Categoroids: Universal Conditional Independence
This work provides a foundational framework for AI, causal inference, and statistics, but it is incremental as it builds on existing algebraic concepts to unify conditional independence representations.
The paper tackles the problem of characterizing universal properties of conditional independence by introducing categoroids, an algebraic structure that combines binary and ternary structures to abstractly represent conditional independence across different axiom sets like graphoids and separoids.
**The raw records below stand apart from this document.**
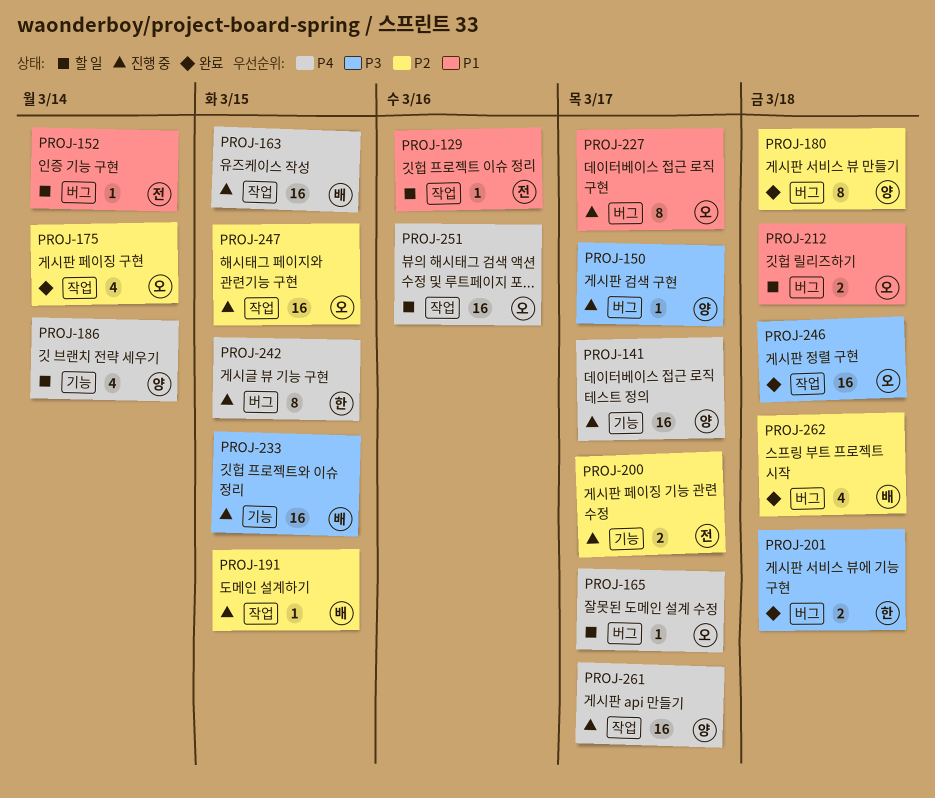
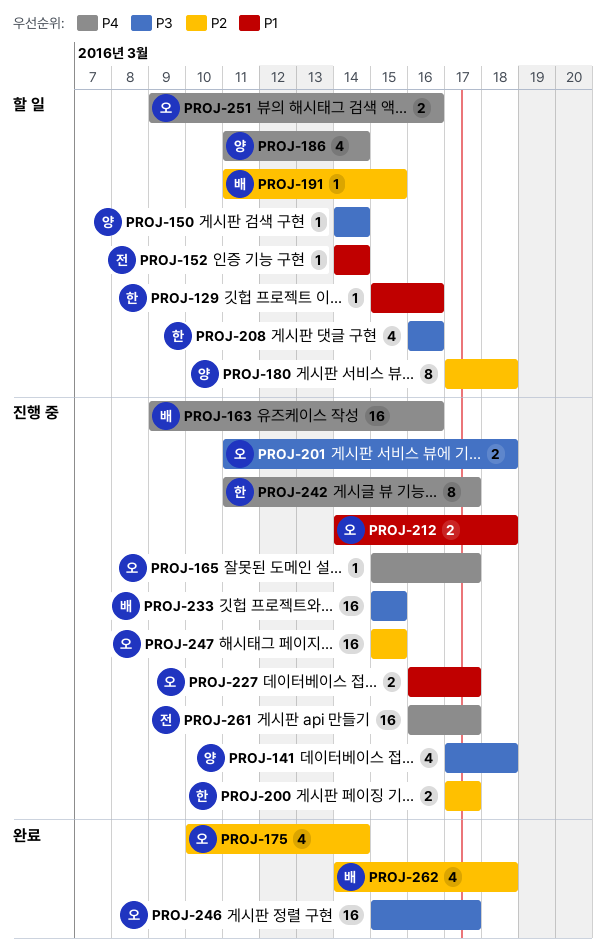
PROJ-129, owner: 전 -> 한
PROJ-141, priority: P4 -> P3
PROJ-141, estimate: 16 -> 4
PROJ-141, due: Mar 17 -> Mar 18
PROJ-150, status: 진행 중 -> 할 일
PROJ-150, due: Mar 17 -> Mar 14
PROJ-163, due: Mar 15 -> Mar 16
PROJ-165, status: 할 일 -> 진행 중
PROJ-180, status: 완료 -> 할 일
PROJ-191, status: 진행 중 -> 할 일
PROJ-200, owner: 전 -> 한
PROJ-201, status: 완료 -> 진행 중
PROJ-201, owner: 한 -> 오
PROJ-208: none -> present
PROJ-212, status: 할 일 -> 진행 중
PROJ-227, estimate: 8 -> 2
PROJ-242, due: Mar 15 -> Mar 17
PROJ-246, due: Mar 18 -> Mar 17
PROJ-251, estimate: 16 -> 2
PROJ-261, owner: 양 -> 전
Conditional independence has been widely used in AI, causal inference, machine learning, and statistics. We introduce categoroids, an algebraic structure for characterizing universal properties of conditional independence. Categoroids are defined as a hybrid of two categories: one encoding a preordered lattice structure defined by objects and arrows between them; the second dual parameterization involves trigonoidal objects and morphisms defining a conditional independence structure, with bridge morphisms providing the interface between the binary and ternary structures. We illustrate categoroids using three well-known examples of axiom sets: graphoids, integer-valued multisets, and separoids. Functoroids map one categoroid to another, preserving the relationships defined by all three types of arrows in the co-domain categoroid. We describe a natural transformation across functoroids, which is natural across regular objects and trigonoidal objects, to construct universal representations of conditional independence.. We use adjunctions and monads between categoroids to abstractly characterize faithfulness of graphical and non-graphical representations of conditional independence.